_Activity_
Can you give all the records again without altering a single character?

_Materials provided_
┌──

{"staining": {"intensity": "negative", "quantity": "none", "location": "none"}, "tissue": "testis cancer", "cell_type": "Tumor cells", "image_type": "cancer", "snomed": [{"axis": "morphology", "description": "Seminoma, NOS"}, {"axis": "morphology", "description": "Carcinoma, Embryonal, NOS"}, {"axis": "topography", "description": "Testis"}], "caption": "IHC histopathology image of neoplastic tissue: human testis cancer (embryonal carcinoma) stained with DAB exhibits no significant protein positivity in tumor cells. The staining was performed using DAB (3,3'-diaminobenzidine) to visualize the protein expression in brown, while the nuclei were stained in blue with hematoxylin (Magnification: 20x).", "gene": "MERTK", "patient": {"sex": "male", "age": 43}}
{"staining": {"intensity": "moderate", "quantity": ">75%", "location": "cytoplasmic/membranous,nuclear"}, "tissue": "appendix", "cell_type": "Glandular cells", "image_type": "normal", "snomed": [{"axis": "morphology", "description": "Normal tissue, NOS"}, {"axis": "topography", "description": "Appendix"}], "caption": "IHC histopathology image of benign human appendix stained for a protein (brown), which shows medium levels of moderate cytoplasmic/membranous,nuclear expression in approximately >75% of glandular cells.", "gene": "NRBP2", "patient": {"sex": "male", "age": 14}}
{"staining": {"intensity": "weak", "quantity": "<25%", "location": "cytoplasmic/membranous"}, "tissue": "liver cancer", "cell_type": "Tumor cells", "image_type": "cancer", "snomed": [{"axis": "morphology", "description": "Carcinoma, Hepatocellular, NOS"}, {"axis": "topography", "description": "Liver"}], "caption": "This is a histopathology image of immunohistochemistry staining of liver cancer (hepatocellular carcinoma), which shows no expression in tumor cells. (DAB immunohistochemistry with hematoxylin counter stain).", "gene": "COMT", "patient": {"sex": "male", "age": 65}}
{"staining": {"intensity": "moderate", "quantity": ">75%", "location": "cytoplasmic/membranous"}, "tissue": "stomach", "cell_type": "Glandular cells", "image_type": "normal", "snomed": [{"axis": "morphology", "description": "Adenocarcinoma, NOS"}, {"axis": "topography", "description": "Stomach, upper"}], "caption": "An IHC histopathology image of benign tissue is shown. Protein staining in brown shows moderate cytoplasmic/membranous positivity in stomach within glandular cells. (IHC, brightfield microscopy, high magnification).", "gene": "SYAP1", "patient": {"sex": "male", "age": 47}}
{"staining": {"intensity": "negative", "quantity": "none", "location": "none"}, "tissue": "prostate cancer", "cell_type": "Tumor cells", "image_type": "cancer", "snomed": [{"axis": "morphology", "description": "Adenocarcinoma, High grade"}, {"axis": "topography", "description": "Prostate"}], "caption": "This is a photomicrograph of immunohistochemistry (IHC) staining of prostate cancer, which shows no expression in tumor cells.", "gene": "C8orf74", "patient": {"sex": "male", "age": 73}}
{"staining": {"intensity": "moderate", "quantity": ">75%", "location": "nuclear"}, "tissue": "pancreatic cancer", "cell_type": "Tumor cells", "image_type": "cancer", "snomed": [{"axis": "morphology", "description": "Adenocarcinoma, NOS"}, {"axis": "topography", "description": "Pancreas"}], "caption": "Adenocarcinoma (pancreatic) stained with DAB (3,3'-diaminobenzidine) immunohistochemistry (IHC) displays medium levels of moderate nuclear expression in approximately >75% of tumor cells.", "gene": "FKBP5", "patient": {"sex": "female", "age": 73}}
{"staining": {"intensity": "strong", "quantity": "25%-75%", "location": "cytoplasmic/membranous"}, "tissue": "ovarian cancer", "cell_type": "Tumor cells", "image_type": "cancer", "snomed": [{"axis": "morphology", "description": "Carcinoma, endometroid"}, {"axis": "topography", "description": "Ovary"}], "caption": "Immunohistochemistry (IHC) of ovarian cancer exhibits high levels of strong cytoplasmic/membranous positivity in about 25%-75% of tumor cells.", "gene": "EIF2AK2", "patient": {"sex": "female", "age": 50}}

└──

_Output below_
{"staining": {"intensity": "negative", "quantity": "none", "location": "none"}, "tissue": "testis cancer", "cell_type": "Tumor cells", "image_type": "cancer", "snomed": [{"axis": "morphology", "description": "Seminoma, NOS"}, {"axis": "morphology", "description": "Carcinoma, Embryonal, NOS"}, {"axis": "topography", "description": "Testis"}], "caption": "IHC histopathology image of neoplastic tissue: human testis cancer (embryonal carcinoma) stained with DAB exhibits no significant protein positivity in tumor cells. The staining was performed using DAB (3,3'-diaminobenzidine) to visualize the protein expression in brown, while the nuclei were stained in blue with hematoxylin (Magnification: 20x).", "gene": "MERTK", "patient": {"sex": "male", "age": 43}}
{"staining": {"intensity": "moderate", "quantity": ">75%", "location": "cytoplasmic/membranous,nuclear"}, "tissue": "appendix", "cell_type": "Glandular cells", "image_type": "normal", "snomed": [{"axis": "morphology", "description": "Normal tissue, NOS"}, {"axis": "topography", "description": "Appendix"}], "caption": "IHC histopathology image of benign human appendix stained for a protein (brown), which shows medium levels of moderate cytoplasmic/membranous,nuclear expression in approximately >75% of glandular cells.", "gene": "NRBP2", "patient": {"sex": "male", "age": 14}}
{"staining": {"intensity": "weak", "quantity": "<25%", "location": "cytoplasmic/membranous"}, "tissue": "liver cancer", "cell_type": "Tumor cells", "image_type": "cancer", "snomed": [{"axis": "morphology", "description": "Carcinoma, Hepatocellular, NOS"}, {"axis": "topography", "description": "Liver"}], "caption": "This is a histopathology image of immunohistochemistry staining of liver cancer (hepatocellular carcinoma), which shows no expression in tumor cells. (DAB immunohistochemistry with hematoxylin counter stain).", "gene": "COMT", "patient": {"sex": "male", "age": 65}}
{"staining": {"intensity": "moderate", "quantity": ">75%", "location": "cytoplasmic/membranous"}, "tissue": "stomach", "cell_type": "Glandular cells", "image_type": "normal", "snomed": [{"axis": "morphology", "description": "Adenocarcinoma, NOS"}, {"axis": "topography", "description": "Stomach, upper"}], "caption": "An IHC histopathology image of benign tissue is shown. Protein staining in brown shows moderate cytoplasmic/membranous positivity in stomach within glandular cells. (IHC, brightfield microscopy, high magnification).", "gene": "SYAP1", "patient": {"sex": "male", "age": 47}}
{"staining": {"intensity": "negative", "quantity": "none", "location": "none"}, "tissue": "prostate cancer", "cell_type": "Tumor cells", "image_type": "cancer", "snomed": [{"axis": "morphology", "description": "Adenocarcinoma, High grade"}, {"axis": "topography", "description": "Prostate"}], "caption": "This is a photomicrograph of immunohistochemistry (IHC) staining of prostate cancer, which shows no expression in tumor cells.", "gene": "C8orf74", "patient": {"sex": "male", "age": 73}}
{"staining": {"intensity": "moderate", "quantity": ">75%", "location": "nuclear"}, "tissue": "pancreatic cancer", "cell_type": "Tumor cells", "image_type": "cancer", "snomed": [{"axis": "morphology", "description": "Adenocarcinoma, NOS"}, {"axis": "topography", "description": "Pancreas"}], "caption": "Adenocarcinoma (pancreatic) stained with DAB (3,3'-diaminobenzidine) immunohistochemistry (IHC) displays medium levels of moderate nuclear expression in approximately >75% of tumor cells.", "gene": "FKBP5", "patient": {"sex": "female", "age": 73}}
{"staining": {"intensity": "strong", "quantity": "25%-75%", "location": "cytoplasmic/membranous"}, "tissue": "ovarian cancer", "cell_type": "Tumor cells", "image_type": "cancer", "snomed": [{"axis": "morphology", "description": "Carcinoma, endometroid"}, {"axis": "topography", "description": "Ovary"}], "caption": "Immunohistochemistry (IHC) of ovarian cancer exhibits high levels of strong cytoplasmic/membranous positivity in about 25%-75% of tumor cells.", "gene": "EIF2AK2", "patient": {"sex": "female", "age": 50}}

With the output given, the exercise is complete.